Frison was born Nov. 11, 1924, in Worland and grew up on his grandparents' ranch near Ten Sleep, spending his early years working sheep and cattle. He spent his spare time collecting arrowheads, exploring caves in the Big Horn Mountains and developing a love for the history and prehistory of Wyoming.

He enrolled in UW in 1942, but his education was cut short when he enlisted in the U.S. Navy, serving in the amphibious forces of the South Pacific during World War II. After being honorably discharged in 1946, he returned to the family ranch.

While operating the ranch, Frison joined the Wyoming Archaeological Society and was an avocational archaeologist, discovering numerous artifacts including atlatl and dart fragments. His interactions with UW Professor William Mulloy prompted Frison to enroll at UW in 1962 at the age of 37 to finish his undergraduate work.

After earning his master's and doctoral degrees at the University of Michigan, Frison returned to UW in 1967 to head the new Department of Anthropology and serve as the first state archaeologist, a position he held until 1984.

During his decades of work at UW, Frison made major contributions to our understanding of the prehistory of the northwestern Great Plains in the areas of chipped stone technology, bison bone beds, Paleoindian systematics and Plains chronology. His many books and papers, which include "Prehistoric Hunters of the High Plains," made him an internationally recognized figure in archaeology.

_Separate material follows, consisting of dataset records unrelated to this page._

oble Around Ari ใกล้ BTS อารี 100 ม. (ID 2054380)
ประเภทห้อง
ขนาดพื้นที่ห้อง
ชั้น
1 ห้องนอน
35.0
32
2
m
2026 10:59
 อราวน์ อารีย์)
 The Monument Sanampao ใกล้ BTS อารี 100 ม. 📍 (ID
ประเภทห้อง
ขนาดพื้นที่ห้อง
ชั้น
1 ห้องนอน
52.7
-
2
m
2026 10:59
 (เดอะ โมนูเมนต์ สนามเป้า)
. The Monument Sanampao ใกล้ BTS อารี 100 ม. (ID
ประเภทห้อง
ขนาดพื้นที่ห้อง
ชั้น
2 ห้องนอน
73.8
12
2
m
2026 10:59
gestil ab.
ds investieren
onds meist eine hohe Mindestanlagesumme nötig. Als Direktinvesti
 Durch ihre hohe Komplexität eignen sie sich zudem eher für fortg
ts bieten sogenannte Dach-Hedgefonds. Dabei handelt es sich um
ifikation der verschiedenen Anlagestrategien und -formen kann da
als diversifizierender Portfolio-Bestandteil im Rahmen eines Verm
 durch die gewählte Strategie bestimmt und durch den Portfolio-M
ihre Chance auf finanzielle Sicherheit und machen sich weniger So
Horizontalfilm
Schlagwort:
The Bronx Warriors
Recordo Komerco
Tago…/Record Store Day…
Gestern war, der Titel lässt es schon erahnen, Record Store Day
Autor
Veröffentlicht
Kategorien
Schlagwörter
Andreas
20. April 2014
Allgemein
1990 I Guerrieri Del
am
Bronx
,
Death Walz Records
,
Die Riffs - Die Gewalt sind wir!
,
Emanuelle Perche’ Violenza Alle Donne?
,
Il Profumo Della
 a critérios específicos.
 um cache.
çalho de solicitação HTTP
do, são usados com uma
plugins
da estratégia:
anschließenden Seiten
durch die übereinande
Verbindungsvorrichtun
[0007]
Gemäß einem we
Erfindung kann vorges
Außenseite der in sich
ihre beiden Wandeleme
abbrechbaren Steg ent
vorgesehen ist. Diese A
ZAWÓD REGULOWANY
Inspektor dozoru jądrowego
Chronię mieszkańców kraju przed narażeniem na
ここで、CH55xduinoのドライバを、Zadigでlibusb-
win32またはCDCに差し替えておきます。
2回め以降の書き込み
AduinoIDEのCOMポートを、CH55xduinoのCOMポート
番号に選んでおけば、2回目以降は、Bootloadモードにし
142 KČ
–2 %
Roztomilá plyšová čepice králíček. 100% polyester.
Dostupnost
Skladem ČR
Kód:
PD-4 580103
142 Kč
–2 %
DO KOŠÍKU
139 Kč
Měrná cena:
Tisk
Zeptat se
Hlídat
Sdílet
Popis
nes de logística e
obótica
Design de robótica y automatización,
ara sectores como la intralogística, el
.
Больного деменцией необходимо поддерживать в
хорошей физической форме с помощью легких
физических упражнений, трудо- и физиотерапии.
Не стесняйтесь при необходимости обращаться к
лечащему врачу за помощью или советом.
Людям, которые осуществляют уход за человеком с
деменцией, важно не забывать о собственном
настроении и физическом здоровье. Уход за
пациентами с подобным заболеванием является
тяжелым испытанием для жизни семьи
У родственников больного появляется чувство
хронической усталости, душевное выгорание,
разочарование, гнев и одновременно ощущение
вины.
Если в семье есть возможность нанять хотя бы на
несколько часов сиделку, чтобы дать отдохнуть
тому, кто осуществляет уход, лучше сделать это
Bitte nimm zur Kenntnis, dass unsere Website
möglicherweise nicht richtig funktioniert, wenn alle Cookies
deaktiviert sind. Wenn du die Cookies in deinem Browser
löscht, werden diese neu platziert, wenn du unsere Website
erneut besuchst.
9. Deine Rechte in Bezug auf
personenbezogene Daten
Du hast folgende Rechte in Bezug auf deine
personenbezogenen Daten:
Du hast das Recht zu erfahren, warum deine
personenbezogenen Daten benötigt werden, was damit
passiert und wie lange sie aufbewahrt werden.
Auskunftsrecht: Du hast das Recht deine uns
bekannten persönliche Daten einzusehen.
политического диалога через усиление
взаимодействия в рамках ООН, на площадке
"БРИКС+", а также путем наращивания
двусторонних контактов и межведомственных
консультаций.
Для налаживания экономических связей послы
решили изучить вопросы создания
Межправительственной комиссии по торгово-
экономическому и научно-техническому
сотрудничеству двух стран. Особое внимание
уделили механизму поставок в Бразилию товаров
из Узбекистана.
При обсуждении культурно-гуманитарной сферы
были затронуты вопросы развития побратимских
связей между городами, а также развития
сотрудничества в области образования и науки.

"Our department would be a shadow of its current self if not for his efforts. He easily ranks among the greatest field archaeologists in the history of American archaeology, having excavated several major sites in Wyoming, Colorado and Montana," says Professor Todd Surovell, head of UW's Department of Anthropology. "Dr. Frison's contributions to the field of archaeology, the Department of Anthropology, the University of Wyoming and the state of Wyoming cannot be overstated. George was a giant while maintaining a persona that was quiet, humble and approachable."

Among his legacies is the George C. Frison Institute of Archaeology and Anthropology at UW, which funds archaeological research in the Rock Mountains.